9. Good communication skills
"Communication skills" doesn't mean the same thing as "speaks perfect English": it means "being able to convey an idea accurately and effectively". Pictures, sounds and hand motions are all part of communication skills. Programmers who have a hard time getting their point across or understanding what others are trying to tell them will not be effective in the long run. This is a difficult ability to properly measure in a phone interview, but when candidates have difficulty communicating even in a face-to-face interview, you can be sure that they'll have a hard time on the job as well.

10. Who's the boss?
Programmers are a notoriously independent group of people. Indeed, I believe that's one of their strengths and it's great not having to micro-manage people working on technical projects. However, a good portion of programmers struggle with the idea of "I am the boss and you are not." I know, it sounds tyrannical. In a way, it is. Managers often need to make decisions for nontechnical reasons and they may not be able to explain those reasons to their team (secrecy, politics, not enough time, etc).

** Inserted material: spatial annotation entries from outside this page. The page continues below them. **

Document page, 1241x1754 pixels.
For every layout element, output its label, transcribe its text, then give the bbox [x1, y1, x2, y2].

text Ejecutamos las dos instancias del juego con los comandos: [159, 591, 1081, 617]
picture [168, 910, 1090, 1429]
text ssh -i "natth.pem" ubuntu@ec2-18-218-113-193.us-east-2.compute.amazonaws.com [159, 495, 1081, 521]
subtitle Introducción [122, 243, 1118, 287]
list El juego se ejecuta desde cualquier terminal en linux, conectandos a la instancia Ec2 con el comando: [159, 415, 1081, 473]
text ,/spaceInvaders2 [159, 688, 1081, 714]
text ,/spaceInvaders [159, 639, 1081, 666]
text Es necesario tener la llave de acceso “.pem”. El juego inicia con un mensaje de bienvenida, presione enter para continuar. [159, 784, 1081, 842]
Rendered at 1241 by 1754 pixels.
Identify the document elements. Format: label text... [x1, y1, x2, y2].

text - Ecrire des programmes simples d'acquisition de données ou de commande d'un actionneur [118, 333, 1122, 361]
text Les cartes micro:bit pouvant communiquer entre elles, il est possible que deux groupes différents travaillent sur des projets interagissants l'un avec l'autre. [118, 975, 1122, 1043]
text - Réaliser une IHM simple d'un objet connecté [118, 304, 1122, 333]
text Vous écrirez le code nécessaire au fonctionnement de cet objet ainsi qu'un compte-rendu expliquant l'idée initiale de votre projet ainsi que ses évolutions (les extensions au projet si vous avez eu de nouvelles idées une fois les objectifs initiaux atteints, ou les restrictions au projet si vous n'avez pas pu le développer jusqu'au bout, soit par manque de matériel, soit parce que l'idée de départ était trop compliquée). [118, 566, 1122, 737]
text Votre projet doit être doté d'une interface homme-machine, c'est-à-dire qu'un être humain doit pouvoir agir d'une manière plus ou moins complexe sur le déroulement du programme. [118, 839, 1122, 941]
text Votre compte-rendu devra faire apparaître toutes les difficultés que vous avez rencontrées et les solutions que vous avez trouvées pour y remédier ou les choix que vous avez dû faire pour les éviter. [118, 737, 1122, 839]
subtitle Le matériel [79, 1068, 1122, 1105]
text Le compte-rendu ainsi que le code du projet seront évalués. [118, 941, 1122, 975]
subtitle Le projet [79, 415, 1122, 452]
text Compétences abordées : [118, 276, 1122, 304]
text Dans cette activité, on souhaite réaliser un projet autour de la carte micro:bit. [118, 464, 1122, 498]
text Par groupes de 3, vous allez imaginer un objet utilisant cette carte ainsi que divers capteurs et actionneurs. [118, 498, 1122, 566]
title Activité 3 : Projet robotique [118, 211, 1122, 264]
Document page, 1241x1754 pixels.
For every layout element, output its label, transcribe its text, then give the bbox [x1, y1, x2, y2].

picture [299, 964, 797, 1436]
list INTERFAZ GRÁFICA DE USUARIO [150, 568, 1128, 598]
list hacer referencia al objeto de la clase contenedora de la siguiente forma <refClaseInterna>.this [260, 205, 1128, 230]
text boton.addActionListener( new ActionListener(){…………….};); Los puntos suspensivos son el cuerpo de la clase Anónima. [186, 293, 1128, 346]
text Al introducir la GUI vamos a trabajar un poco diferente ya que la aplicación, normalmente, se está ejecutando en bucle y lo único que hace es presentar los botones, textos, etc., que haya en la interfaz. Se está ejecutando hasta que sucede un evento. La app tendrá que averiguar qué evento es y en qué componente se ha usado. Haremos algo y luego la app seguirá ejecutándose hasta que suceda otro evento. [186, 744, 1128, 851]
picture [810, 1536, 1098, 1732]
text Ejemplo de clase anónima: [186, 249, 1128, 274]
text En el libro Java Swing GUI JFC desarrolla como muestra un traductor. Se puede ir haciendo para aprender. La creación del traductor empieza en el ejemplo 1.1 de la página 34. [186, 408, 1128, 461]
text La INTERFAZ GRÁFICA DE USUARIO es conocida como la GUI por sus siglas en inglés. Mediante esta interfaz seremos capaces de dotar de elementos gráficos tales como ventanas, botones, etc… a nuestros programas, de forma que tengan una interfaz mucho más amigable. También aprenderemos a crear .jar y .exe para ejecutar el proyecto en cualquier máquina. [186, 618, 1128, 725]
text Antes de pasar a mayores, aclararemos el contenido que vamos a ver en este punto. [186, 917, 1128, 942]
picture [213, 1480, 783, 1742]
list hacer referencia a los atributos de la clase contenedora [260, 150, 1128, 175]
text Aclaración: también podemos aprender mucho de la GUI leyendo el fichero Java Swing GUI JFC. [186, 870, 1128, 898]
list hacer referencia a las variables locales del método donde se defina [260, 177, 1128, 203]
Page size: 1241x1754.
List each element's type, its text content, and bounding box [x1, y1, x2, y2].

A little bit of pushback, particularly on bad decisions, is something I encourage and fully support, especially if the boss doesn't realise that it is a bad decision and if the feedback is delivered correctly. But when the boss says, "I know from the technical perspective this is a bad idea, but this is how we need to do it," it's final. All too often, certain "rogue coders" will ignore their marching orders and go do their own thing. Even worse, they have a tendency to run their mouth to anyone and everyone about how stupid the boss is and how he or she obviously does not understand programming — which may or may not be true. This sinks projects and does nothing but cause animosity and hurt team morale.
This mentality can often be seen during the interview process, especially when you're asking about past work experiences. Rogue coders love to talk about their "evil, idiot, pointy-haired slave driver" former managers, even when it is wholly inappropriate to do so, like in a job interview. Well-adjusted programmers will say things such as, "I disagreed with some of my manager's decisions at a technical level, but I know that those decisions had to have non-technical issues factored into them."